Michel Nedjar

Zeichnungen, Objekte (art brut)
18.09.2015 bis 17.10.2015


Kommende Ausstellung:

Vernissage
Donnerstag  22. Oktober 2015, 19.00 - 21 Uhr

"Im Urschlamm der Existenz eine vergrabene und wieder ausgegrabene Puppe, ein Leib, mit einem Zauber belegt, getränkt mit Tränen." (Michel Nedjar)

Michel Nedjar arbeitet rasch, ohne Ausbesserungen, Korrekturen oder Überarbeitungen, weshalb er sich eine entstandene Arbeit, sobald er sie für fertig erachtet, nicht noch einmal vornimmt. Er legt sie zur Seite und betrachtet sie erst wieder, wenn sie für eine Ausstellung ausgewählt wurde. Insbesondere seine Papierarbeiten entstehen aus einem inneren Zwang, vergleichbar mit einem Trancezustand. Seinen Werken gibt er nie Titel, arbeitet hingegen so lange an einem Thema, bis daraus eine Serie entstanden ist. Bevorzugt verwendet er gefundene Materialien, Kuverts oder Kartonreste, auf denen er nicht nur malt, zeichnet und kratzt, oftmals setzt der gelernte Schneider das Bügeleisen oder die Nähmaschine ein, um dem Bild einen besonderen Charakter zu verleihen. Aus einem undeutlichen Geflecht, einem unentwirrbaren Dickicht lösen sich Figuren, die einander überlagern und gleichsam einander hervorbringen. Sie treten uns vor Augen und wirken auf uns in ihrer unerschöpflichen Fülle. 
Sie erscheinen uns "aus den Tiefen einer unerklärlichen ständigen Erneuerung" (Henri Michaux). 

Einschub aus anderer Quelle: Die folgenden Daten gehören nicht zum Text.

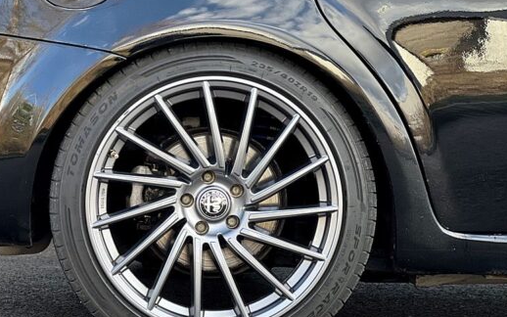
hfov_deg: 16.5
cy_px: 52
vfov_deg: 10.4
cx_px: 143
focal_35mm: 126
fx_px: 1741
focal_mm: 9
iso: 64
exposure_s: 1/121
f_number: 2.8
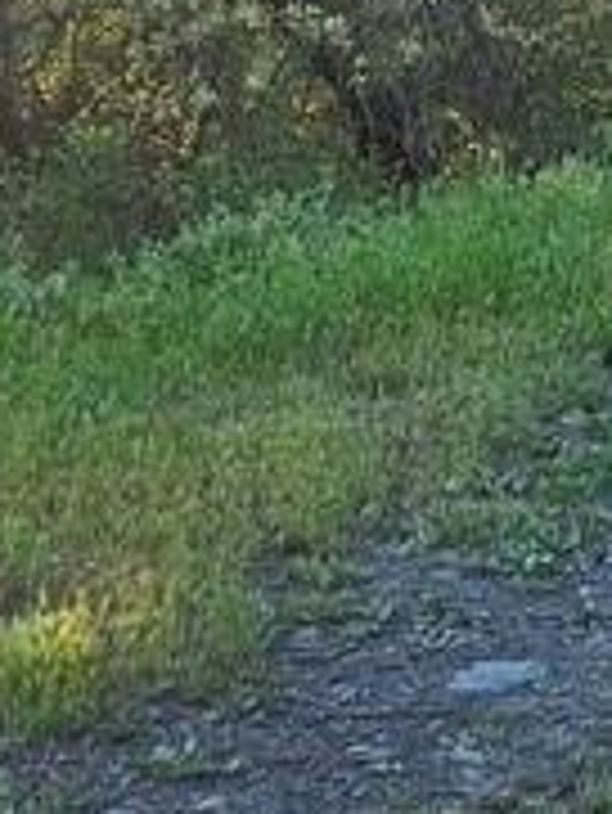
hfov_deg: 10.4
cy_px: -67
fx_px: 3061
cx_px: 1282
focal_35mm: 130
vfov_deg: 14.8
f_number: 1.8
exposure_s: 1/260
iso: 25
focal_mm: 5.4
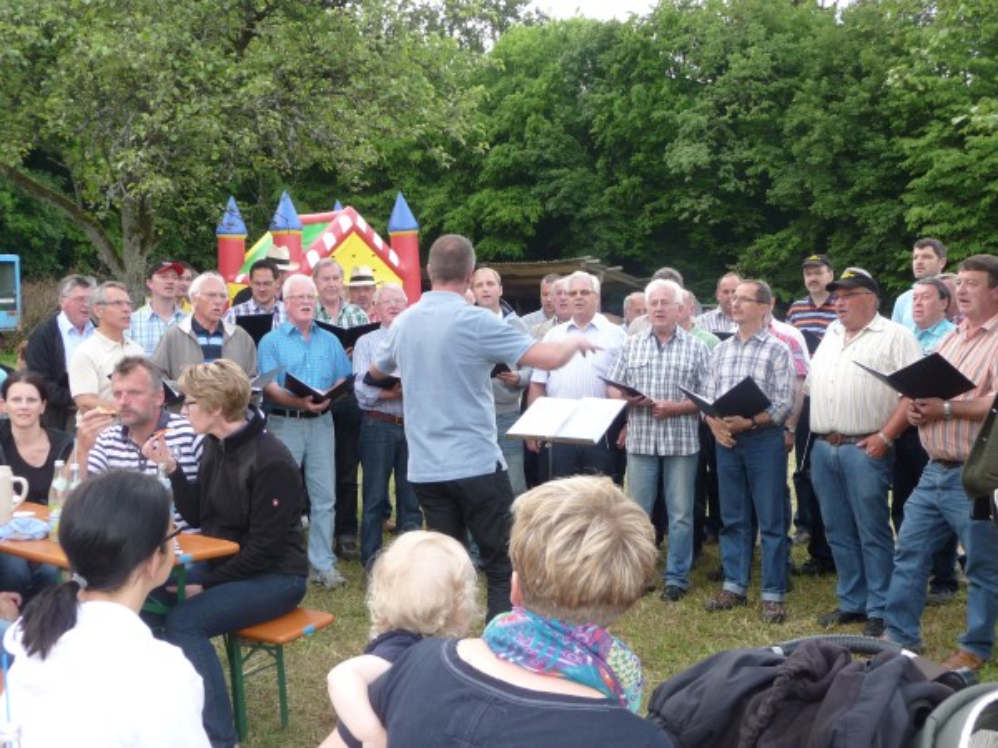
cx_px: 499
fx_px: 1240
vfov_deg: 33.6
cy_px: 374
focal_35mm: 43
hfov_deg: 43.9
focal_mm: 7.1
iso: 125
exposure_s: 1/40
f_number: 4
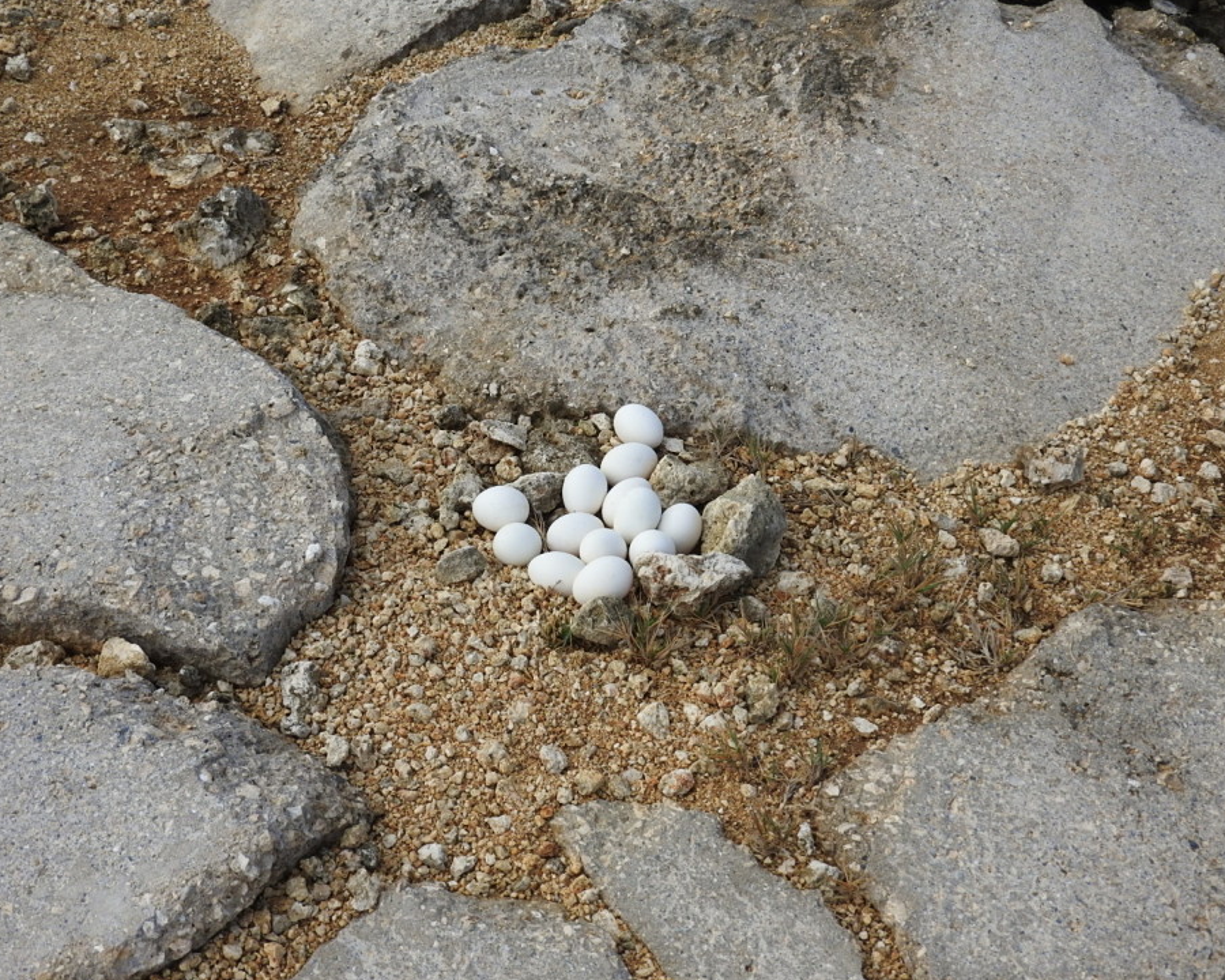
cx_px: 587
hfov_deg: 37.3
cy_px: 474
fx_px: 1813
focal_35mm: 50
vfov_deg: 30.2
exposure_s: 1/800
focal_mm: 8.1
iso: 100
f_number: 4
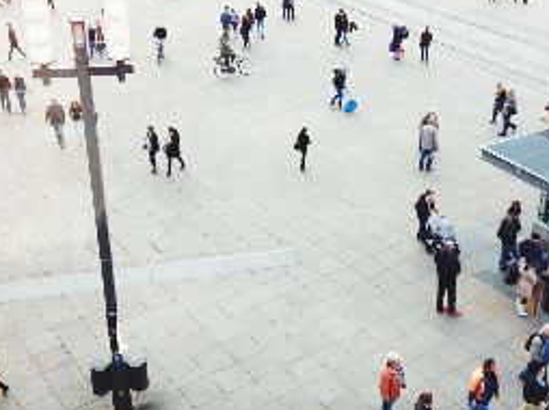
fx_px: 824
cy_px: 160
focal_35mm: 52
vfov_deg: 27.9
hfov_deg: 36.8
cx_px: 251
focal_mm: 4.12
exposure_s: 1/60
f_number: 2.4
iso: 64
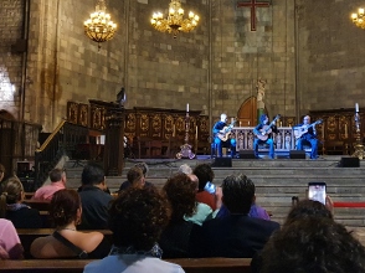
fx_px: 442
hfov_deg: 44.3
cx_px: 238
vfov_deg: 34.0
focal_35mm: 42
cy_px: 94
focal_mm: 4.32
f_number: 1.5
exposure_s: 1/33
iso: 640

Es ist gut nachvollziehbar, warum Michel Nedjar, Arnulf Rainer, Henri Michaux einander schätzten, da es allen um das "Herausspucken" des Inneren gelegen ist, sei es durch Drogen, halluzinogene Pilze oder einfach durch eine überaus stark ausgebildete Sensibilität. Nedjars Formensprache verfügt über ein Repertoire an Ikonen, die er wiederholt und arrangiert, Figuren und Gesichter, die aus dem Unterbewusstsein kommen. Bevor Nedjar zu arbeiten beginnt, bereitet er das für die Serie benötigte Papier vor, hat indes noch keine Vorstellung, was entstehen wird: Gesichter und Masken, menschliche Körper, Mumien, Stockfiguren und Silhouetten sowie Tiere und Vögel ergeben schließlich das Resultat. 
Für Nedjar ist es wichtig, in Sammlungen vertreten zu sein. Am Beispiel des Sammlers Daniel Cordier, der zum richtigen Zeitpunkt billig einkaufte und dadurch viele Arbeiten vor der Vernichtung bewahrte, sodass durch Daniel Cordier Nedjars Kunst als Schenkung ins Centre Pompidou gelangte. 

ZUM KÜNSTLER

1947 in Soisy-sous-Montmorency geboren, war der Sohn eines jüdischen Schneiders aus Algerien. Buben durften nicht mit Puppen spielen, daher schuf Nedjar schon als Kind mit viel Geschick und einer Begabung, Reste zu verwerten, seine eigenen Puppen.  Lieber zeichnete er, lehnte sich auf gegen Schule und Lernen: Mit 14 Jahren verließ er die Schule, absolvierte eine Schneiderlehre und besuchte später eine Schule für Modedesign.
1969 lernte er den mexikanischen Experimentalfilmer Téo Hernandez kennen und lernte von ihm alles bis dahin Verweigerte nach. Zusammen mit Téo unternahm er große Reisen durch Europa und Marokko, später durch Asien, die Türkei, Afghanistan, den Iran, Indien und Mexiko, wo er 18 Monate verbrachte. Nach seiner Rückkehr, 1975, entstanden seine ersten "Poupées". Damals drehte Téo Hernandez den Film "Salomé", in dem Nedjar eine Rolle übernahm. Davon angeregt, entstand 1977 sein erster eigener Film "Le Gant de l’autre", gefolgt von weiteren Filmen. 1979 wurden Nedjars Arbeiten Jean Dubuffet gezeigt, der einige "Poupées" für die Collection de l’Art Brut erwarb. Michel Nedjar lebt in Paris.
Dagmar Chobot


Einzelausstellungen: Rosa Esman Gallery, New York; Galerie Susanne Zander, Köln; Galerie Michael Haas, Berlin; Judy Saslow Gallery, Chicago; Galerie St. Etienne, New York; Galerie Latal, Zürich; Galerie Chobot, Wien; Museum und Haus der Künstler in Gugging; Kunstmuseum Thurgau, Schweiz.